But not everyone takes the long way ‘round. There are quite a few musicians who leapt into show-business at an impossibly early age, driven by an insatiable hunger (or something that a psychiatrist would love to sink their teeth into down the road).

Below we’ve compiled some of the most notable instances of stars leaping into the limelight while they still kept their song stashes in a Lisa Frank notebook.

Katy Perry

Katy Perry launched herself to super-stardom when she was already a full-grown adult. Otherwise, “I Kissed a Girl” would be much less cheeky fun and more of a creepy, subterranean curio.

However, Perry really started her career nearly a decade before when she left high school at 15 with a GED and moved to Nashville. She released her first album (a Christian pop album under the name Katy Hudson) in 2001 when she was only 16.

Ellise Gitas

The star of our latest Uncharted episode made a similar decision to the one Katy made (with the obvious caveat that she wasn’t even born at the time Perry took the plunge).

Ellise Gitas finished high school early to move to Los Angeles and start a career in pop music. When we asked her about the decision, she was remarkably matter-of-fact for someone not yet old enough to drive on their own.

“I wanted to pursue singing as a career,” she said. “And L.A. is the place you go to do that.”

Aretha Franklin

Lest you think starting early is only the domain of pop artists, you should know that the Queen of Soul was scoring hits at a young age. Aretha Franklin came up singing in the church and it wasn’t long before people noticed her powerhouse of a voice.
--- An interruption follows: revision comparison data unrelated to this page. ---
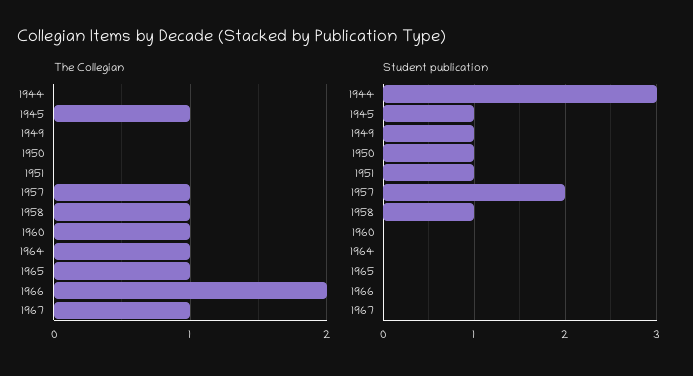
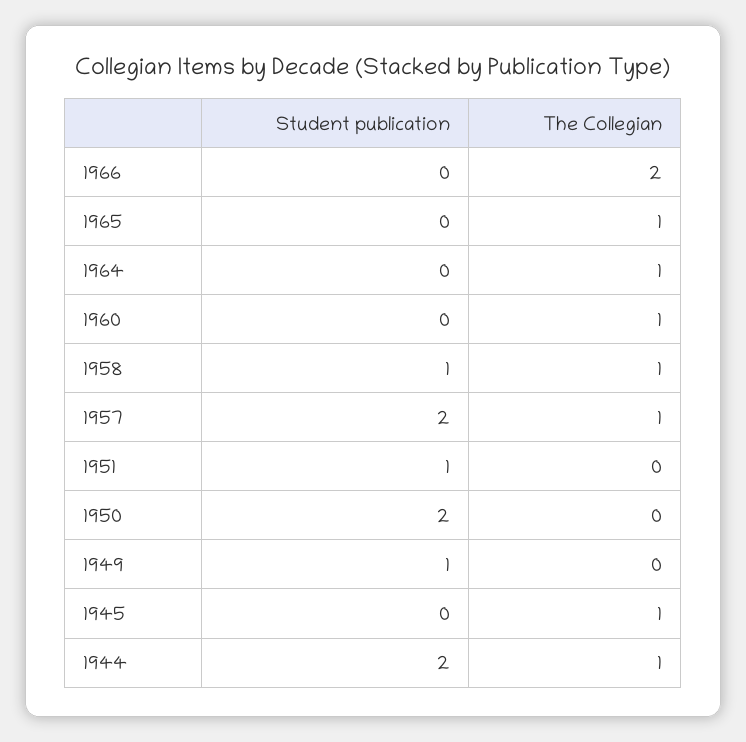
The Collegian, 1944: 0 -> 1
The Collegian, 1967: 1 -> none
Student publication, 1944: 3 -> 2
Student publication, 1945: 1 -> 0
Student publication, 1950: 1 -> 2
Student publication, 1967: 0 -> none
Her father took her on the road as part of a traveling gospel show and she released her first record with Detroit’s Battle Records at the age of 14.
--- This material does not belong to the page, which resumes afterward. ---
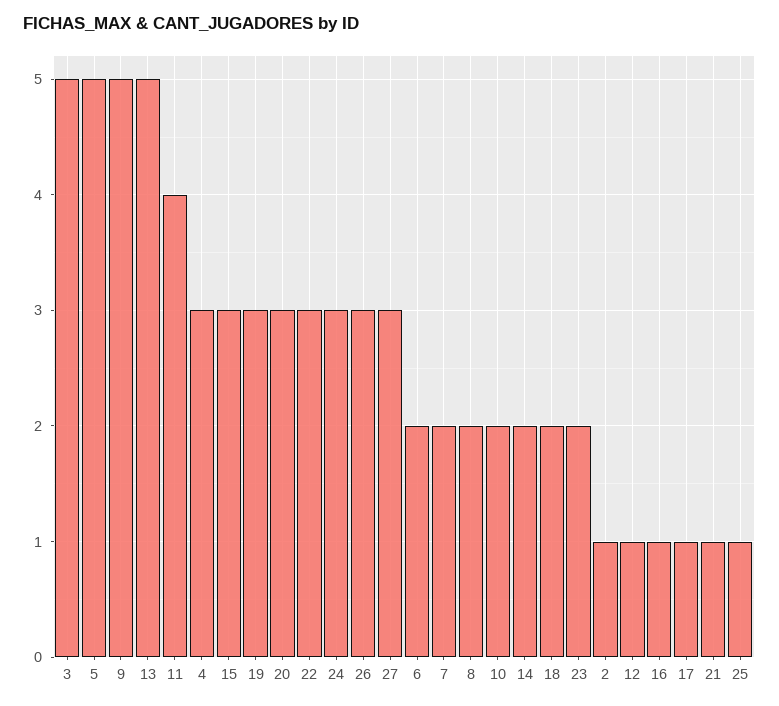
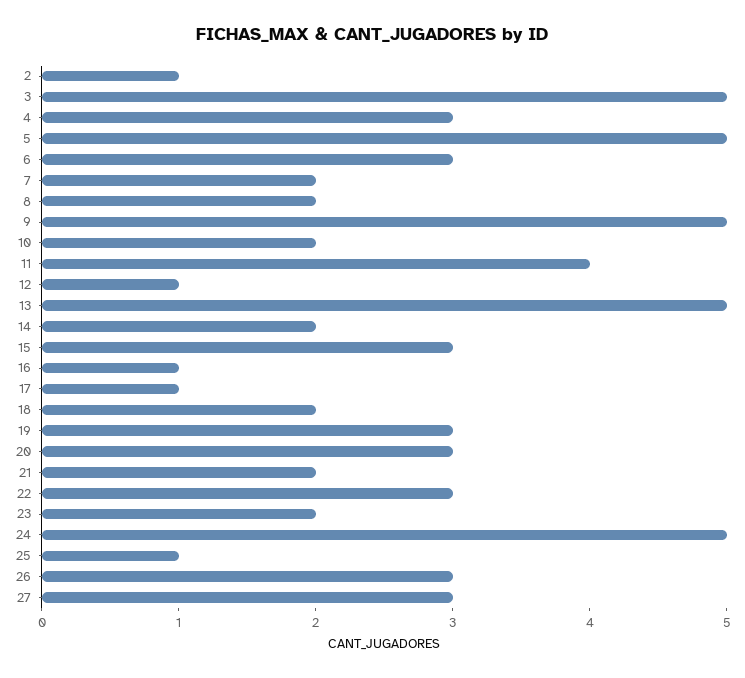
24: 3 -> 5
6: 2 -> 3
21: 1 -> 2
It took another five years for Aretha to start releasing the secular music she’s known for, because she waited until she was 18 to admit to her father that she wasn’t interested in sticking to gospel.

Alanis Morissette

Though Alanis Morissette would likely want you to forget it, she had a career in pop music as a young girl long before she became Generation X’s quintessential singer-songwriter.

Though she’s a relative late-bloomer in the context of the list, she found major commercial success a lot earlier than most. Starting at the age of 17, Alanis released two dance-pop albums with the first (1991’s Alanis) going platinum and the second (1992’s Now Is the Time) netting three Top 40 singles.

Stevie Wonder

Getting a jump start on a long musical career isn’t just a ladies’ game. Stevie Wonder was signed to Motown at the age of 11 and released two albums before his 12th birthday. “Fingertips Pt. 2,” a live recording from a tour with “Little” Stevie Wonder, gave the singer his first hit. It took the top slot on Billboard’s Hot 100 singles chart when Wonder was 13, and he’s still the youngest artist to hold that position.